Dopo la sua riscoperta nel 18 ° secolo, Pompei divenne una statura che non godeva mai nei tempi antichi, poiché i turisti ben educati, alcuni con le pale in mano, facevano passeggiate malinconiche attraverso le sue rovine emergenti. "A partire dal 1760 in poi, l'aristocrazia europea considerava il grande tour attraverso l'Italia una parte necessaria per crescere", afferma l'archeologo Andrew Wallace-Hadrill.

I visitatori più seri si sono ispirati alle opere d'arte sorprendenti che sono venute alla luce. I disegni pubblicati degli interni riccamente colorati di Pompei hanno contribuito a innescare la rinascita neoclassica nell'arte e nell'architettura europea. Le case britanniche ben arredate all'inizio del XIX secolo avevano spesso una sala etrusca, il cui arredamento era in realtà pompeiano.

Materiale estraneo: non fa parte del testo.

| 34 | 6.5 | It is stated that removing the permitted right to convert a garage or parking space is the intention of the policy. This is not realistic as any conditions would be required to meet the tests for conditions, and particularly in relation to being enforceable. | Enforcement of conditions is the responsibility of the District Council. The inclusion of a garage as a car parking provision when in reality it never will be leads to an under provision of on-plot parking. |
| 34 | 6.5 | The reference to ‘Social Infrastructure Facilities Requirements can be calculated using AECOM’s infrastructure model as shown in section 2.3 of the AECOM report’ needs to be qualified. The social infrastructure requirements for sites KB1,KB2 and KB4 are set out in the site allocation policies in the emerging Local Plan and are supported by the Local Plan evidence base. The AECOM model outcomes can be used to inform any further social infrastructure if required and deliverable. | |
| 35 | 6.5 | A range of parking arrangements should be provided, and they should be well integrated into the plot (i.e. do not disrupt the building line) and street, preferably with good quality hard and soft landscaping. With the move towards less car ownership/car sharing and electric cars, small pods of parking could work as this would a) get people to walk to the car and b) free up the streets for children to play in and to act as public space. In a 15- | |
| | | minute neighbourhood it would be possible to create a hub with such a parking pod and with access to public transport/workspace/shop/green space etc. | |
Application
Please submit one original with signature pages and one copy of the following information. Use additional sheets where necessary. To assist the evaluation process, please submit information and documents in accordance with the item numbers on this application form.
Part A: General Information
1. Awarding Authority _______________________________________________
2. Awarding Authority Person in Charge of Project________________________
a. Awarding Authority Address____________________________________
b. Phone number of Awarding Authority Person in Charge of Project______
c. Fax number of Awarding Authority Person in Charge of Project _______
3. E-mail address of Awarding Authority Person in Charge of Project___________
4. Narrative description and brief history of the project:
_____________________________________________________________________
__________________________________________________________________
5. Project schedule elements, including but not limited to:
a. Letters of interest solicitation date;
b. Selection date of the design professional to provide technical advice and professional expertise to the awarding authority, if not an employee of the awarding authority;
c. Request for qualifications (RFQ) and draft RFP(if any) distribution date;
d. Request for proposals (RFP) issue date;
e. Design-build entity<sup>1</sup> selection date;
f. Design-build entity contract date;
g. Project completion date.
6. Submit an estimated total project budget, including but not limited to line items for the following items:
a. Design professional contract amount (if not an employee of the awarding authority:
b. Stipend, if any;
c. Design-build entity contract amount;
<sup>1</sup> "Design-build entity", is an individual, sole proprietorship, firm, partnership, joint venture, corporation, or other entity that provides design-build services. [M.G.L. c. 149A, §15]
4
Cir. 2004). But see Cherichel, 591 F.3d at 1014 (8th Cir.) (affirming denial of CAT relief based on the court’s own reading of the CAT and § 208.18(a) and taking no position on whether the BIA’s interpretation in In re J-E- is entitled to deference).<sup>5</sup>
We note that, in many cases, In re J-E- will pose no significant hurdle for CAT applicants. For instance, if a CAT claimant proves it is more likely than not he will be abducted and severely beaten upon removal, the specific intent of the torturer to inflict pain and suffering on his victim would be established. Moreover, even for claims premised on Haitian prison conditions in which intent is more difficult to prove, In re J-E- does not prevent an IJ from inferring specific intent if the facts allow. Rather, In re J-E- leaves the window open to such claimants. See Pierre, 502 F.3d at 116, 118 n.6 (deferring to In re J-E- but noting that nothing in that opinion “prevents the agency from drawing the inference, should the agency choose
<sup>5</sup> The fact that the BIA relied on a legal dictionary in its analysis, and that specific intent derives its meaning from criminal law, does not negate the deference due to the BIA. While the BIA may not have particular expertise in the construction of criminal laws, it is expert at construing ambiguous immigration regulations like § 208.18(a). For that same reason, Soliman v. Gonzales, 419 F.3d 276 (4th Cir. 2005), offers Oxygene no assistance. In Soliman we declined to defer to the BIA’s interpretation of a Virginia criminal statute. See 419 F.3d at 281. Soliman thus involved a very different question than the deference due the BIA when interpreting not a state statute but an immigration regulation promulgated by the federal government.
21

La storia della città pagana annientata durante la notte da fuoco e zolfo era anche un argomento irresistibile per dipinti e romanzi del XIX secolo, in particolare il potboiler del 1834 di Sir Edward Bulwer-Lytton, Gli ultimi giorni di Pompei . "Romanzi del genere e Quo Vadis hanno attinto alle prove materiali di Pompei per sostenere l'idea della decadenza romana", afferma il classicista Judith Hallett. "È stato presentato esattamente come ciò che il cristianesimo ha promesso di salvare l'umanità".

Nei mesi successivi all'eruzione del Vesuvio, "molti pompeiani sono tornati per scavare nella cenere e vedere cosa potevano recuperare", afferma l'antropologo Glenn Storey dell'Università dell'Iowa, consulente della mostra. "L'imperatore Tito dichiarò Pompei una zona di emergenza e offrì assistenza finanziaria per la pulizia e il recupero". Ma le città sepolte andarono oltre il recupero. "Quando questa terra desolata riacquisterà il suo verde", scrisse il poeta romano Statius non molto tempo dopo l'eruzione, "gli uomini crederanno che città e popoli si nascondano sotto?" Alla fine, le città furono abbandonate dalle mappe locali. Nel giro di pochi secoli, i coloni avevano ripopolato il terreno vuoto, senza preoccuparsi di ciò che si trovava sotto. Piantarono viti e ulivi nel fertile terreno nero.